• [Prompt]: From the entries, print the passage that opens with the line containing "Ja Jūsu restorānā jau darbojas piegādes si" and closes with the line containing "darbu. Ar šo sistēmu piegādes servisa līmen", both lines included, copying each line character for character.

• [Excerpted records]:
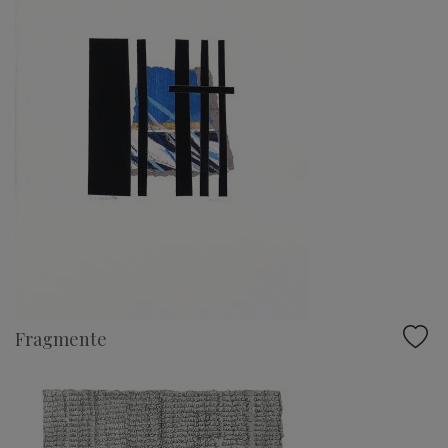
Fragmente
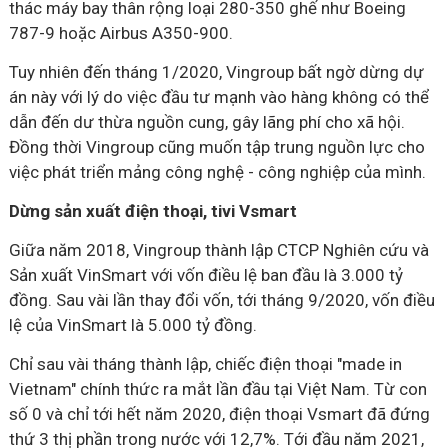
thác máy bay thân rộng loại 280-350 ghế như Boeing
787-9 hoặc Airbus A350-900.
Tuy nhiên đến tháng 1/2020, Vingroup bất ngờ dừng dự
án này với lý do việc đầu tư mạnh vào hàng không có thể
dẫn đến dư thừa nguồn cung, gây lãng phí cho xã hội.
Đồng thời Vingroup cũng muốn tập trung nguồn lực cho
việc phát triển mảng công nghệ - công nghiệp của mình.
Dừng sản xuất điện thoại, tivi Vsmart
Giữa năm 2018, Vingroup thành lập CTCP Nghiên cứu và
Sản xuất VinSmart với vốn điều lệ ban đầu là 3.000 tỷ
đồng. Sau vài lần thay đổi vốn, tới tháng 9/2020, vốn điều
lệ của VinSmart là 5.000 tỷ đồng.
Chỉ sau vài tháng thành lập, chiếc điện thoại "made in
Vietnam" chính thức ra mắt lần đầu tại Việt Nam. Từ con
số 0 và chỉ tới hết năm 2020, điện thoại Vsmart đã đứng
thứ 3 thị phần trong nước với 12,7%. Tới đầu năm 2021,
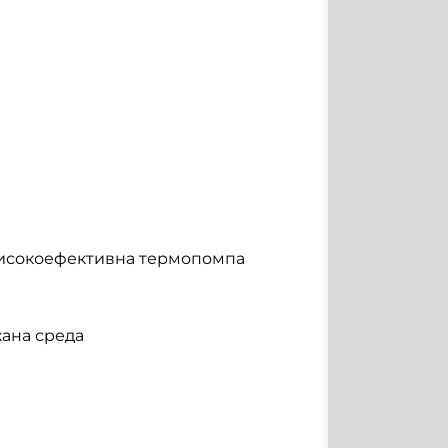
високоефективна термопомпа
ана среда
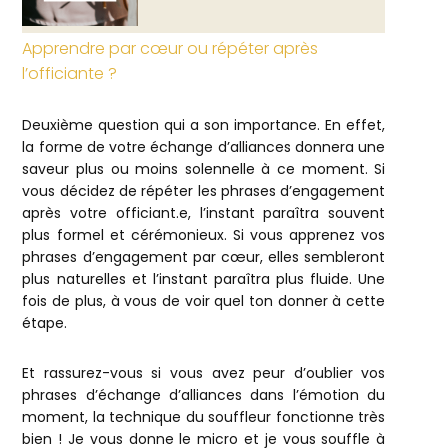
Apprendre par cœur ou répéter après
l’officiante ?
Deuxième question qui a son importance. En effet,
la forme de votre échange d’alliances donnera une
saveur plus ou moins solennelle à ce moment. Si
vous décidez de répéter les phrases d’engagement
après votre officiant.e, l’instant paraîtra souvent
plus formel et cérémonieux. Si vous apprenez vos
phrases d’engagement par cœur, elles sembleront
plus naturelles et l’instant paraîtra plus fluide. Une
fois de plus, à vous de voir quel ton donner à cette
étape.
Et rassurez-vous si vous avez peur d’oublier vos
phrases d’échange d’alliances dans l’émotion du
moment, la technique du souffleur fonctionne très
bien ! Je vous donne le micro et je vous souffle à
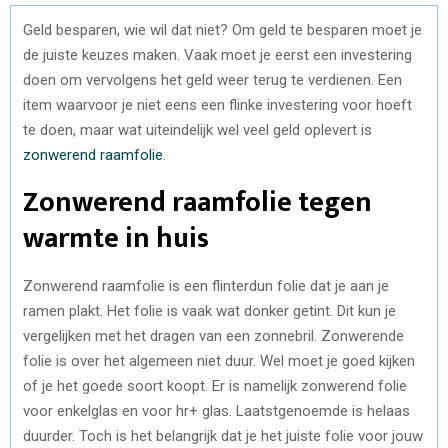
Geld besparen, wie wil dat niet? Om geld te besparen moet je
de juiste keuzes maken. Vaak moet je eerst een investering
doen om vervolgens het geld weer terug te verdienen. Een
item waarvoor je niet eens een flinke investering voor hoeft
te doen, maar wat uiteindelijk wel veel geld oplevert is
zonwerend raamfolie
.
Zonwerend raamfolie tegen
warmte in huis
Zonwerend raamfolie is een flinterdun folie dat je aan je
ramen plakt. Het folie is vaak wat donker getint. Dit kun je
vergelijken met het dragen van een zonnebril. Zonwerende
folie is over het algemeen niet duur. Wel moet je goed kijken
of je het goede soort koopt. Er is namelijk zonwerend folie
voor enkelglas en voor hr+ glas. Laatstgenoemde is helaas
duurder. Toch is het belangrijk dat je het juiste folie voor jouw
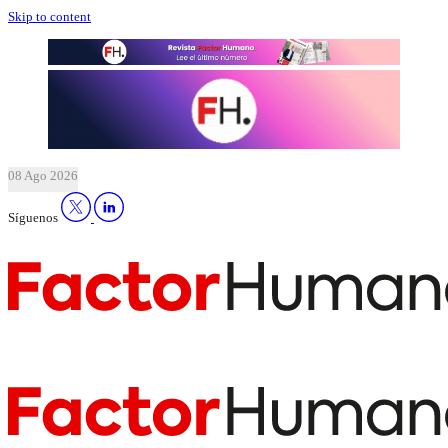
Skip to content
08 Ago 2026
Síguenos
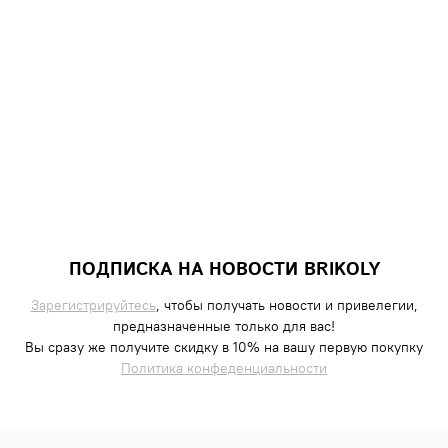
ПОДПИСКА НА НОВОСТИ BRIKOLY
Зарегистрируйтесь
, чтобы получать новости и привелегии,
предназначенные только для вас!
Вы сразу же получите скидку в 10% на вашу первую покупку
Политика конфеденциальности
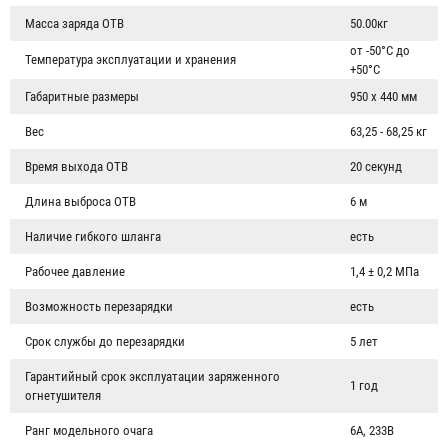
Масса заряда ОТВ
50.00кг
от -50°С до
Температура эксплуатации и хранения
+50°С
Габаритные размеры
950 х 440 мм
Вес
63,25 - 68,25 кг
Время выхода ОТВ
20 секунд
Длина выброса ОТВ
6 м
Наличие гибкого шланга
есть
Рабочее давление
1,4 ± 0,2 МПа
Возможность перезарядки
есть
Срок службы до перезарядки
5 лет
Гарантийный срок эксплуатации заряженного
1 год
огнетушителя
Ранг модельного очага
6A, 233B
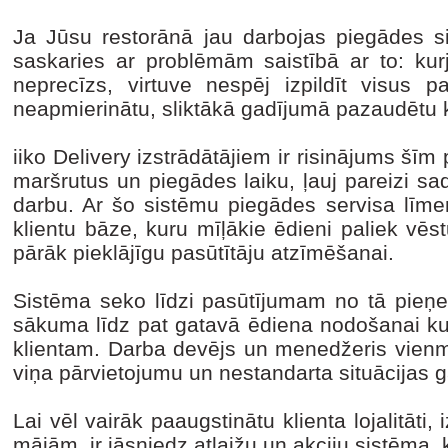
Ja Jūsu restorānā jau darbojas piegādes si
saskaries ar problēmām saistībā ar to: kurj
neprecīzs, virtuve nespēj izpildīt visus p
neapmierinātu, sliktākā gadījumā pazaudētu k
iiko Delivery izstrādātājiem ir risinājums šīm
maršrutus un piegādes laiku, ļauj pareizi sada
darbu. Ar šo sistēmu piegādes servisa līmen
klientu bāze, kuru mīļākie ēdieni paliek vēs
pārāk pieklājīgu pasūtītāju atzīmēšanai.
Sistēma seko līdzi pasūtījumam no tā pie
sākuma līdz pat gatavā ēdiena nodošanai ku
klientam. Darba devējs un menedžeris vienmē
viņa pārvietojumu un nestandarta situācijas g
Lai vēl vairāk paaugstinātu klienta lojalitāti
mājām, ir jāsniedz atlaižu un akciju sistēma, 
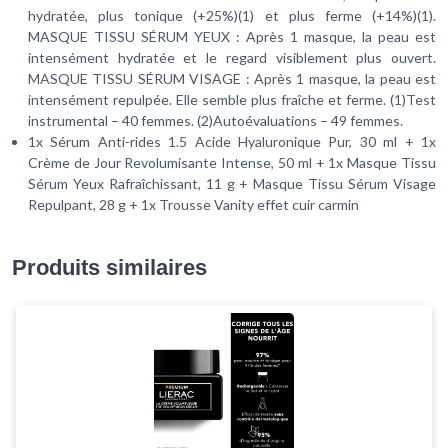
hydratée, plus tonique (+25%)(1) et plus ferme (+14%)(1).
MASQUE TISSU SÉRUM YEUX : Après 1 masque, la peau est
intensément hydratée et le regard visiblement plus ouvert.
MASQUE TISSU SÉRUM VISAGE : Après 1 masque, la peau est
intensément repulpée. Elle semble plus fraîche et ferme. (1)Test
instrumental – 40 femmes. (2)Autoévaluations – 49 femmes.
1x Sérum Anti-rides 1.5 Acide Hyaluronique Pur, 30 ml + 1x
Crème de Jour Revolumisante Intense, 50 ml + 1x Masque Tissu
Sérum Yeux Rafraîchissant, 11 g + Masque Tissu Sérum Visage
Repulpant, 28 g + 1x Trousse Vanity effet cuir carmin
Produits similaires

--

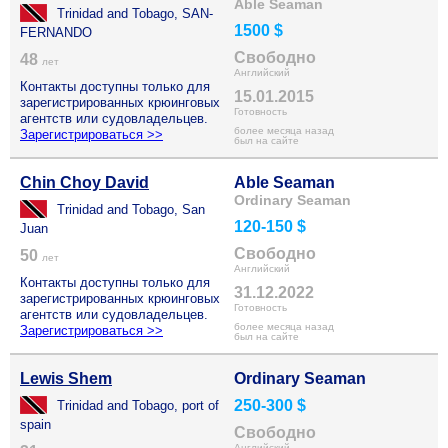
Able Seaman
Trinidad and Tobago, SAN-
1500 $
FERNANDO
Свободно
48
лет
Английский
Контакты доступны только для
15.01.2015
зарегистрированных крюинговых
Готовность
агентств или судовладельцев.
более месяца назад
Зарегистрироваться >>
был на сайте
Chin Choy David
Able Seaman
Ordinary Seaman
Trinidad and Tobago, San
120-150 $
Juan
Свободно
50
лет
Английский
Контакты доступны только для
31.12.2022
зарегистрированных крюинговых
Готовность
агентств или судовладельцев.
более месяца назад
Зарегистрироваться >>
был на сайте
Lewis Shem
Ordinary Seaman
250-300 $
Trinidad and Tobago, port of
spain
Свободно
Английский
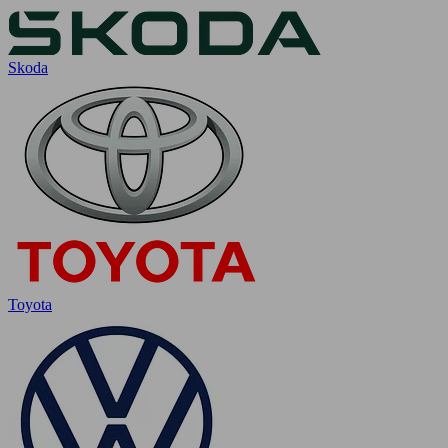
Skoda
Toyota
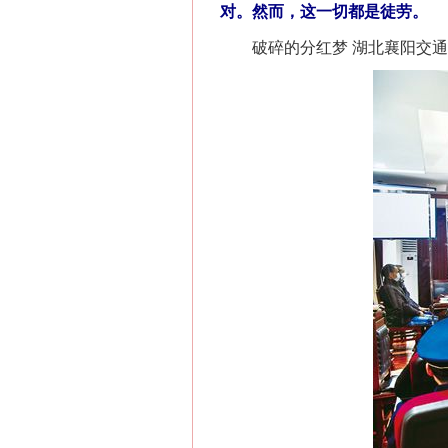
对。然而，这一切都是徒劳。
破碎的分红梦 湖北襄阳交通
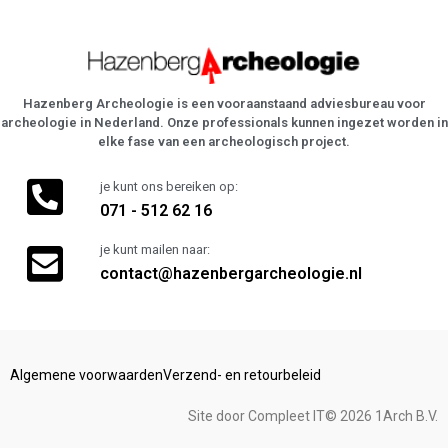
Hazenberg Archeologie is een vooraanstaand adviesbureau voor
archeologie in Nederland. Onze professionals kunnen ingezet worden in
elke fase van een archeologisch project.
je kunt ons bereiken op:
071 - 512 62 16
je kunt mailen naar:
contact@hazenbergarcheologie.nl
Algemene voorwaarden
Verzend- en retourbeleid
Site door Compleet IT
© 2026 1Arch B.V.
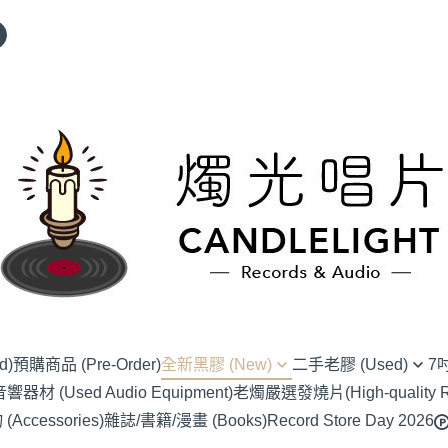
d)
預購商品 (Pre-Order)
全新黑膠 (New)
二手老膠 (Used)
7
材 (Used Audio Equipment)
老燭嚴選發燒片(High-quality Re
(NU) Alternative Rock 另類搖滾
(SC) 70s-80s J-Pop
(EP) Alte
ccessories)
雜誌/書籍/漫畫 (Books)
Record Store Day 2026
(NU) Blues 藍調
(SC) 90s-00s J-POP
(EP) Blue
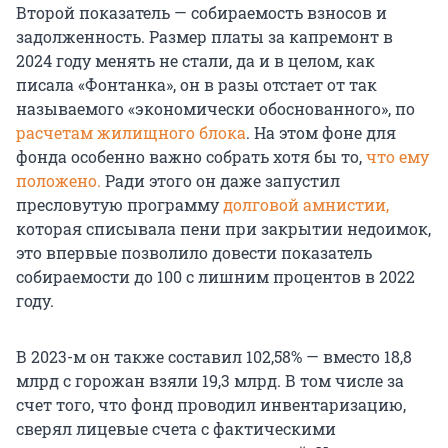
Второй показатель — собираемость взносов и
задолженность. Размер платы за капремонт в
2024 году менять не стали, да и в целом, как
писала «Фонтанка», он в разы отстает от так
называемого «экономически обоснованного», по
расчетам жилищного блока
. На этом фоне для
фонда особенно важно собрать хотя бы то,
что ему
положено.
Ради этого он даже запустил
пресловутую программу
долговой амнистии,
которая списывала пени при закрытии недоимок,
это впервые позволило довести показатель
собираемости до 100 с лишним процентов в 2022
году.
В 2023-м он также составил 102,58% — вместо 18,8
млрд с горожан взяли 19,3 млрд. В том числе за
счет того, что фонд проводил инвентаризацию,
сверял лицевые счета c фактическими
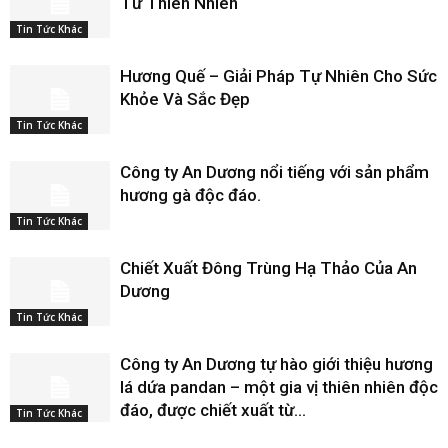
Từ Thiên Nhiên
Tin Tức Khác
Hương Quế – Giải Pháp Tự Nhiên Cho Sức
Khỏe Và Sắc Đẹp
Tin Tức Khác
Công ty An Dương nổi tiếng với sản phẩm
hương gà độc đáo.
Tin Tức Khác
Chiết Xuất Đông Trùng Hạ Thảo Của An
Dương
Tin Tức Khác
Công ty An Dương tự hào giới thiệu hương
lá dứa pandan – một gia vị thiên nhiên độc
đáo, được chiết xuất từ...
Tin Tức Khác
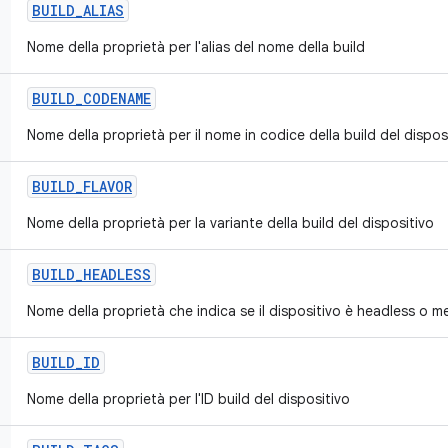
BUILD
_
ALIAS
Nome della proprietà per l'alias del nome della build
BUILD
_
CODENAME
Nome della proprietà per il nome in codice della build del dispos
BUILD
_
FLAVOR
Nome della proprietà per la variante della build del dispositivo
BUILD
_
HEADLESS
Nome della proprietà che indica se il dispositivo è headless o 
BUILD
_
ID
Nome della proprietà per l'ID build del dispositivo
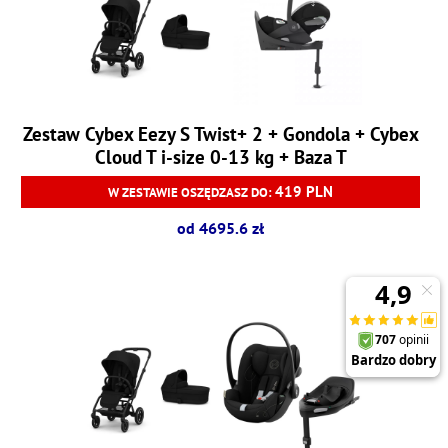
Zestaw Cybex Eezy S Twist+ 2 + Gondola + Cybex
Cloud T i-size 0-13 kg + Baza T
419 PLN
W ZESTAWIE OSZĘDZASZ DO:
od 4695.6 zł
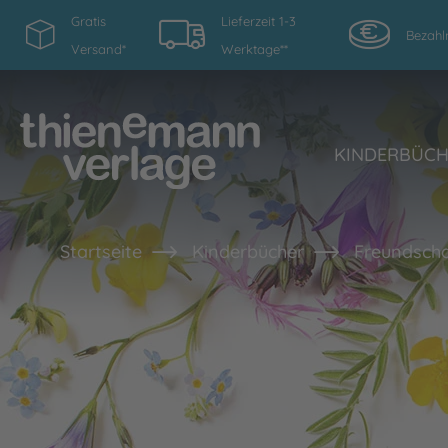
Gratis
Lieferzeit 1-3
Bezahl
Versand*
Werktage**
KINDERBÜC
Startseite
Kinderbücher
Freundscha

• [Exercise answer]:
Ja Jūsu restorānā jau darbojas piegādes si
saskaries ar problēmām saistībā ar to: kurj
neprecīzs, virtuve nespēj izpildīt visus p
neapmierinātu, sliktākā gadījumā pazaudētu k
iiko Delivery izstrādātājiem ir risinājums šīm
maršrutus un piegādes laiku, ļauj pareizi sada
darbu. Ar šo sistēmu piegādes servisa līmen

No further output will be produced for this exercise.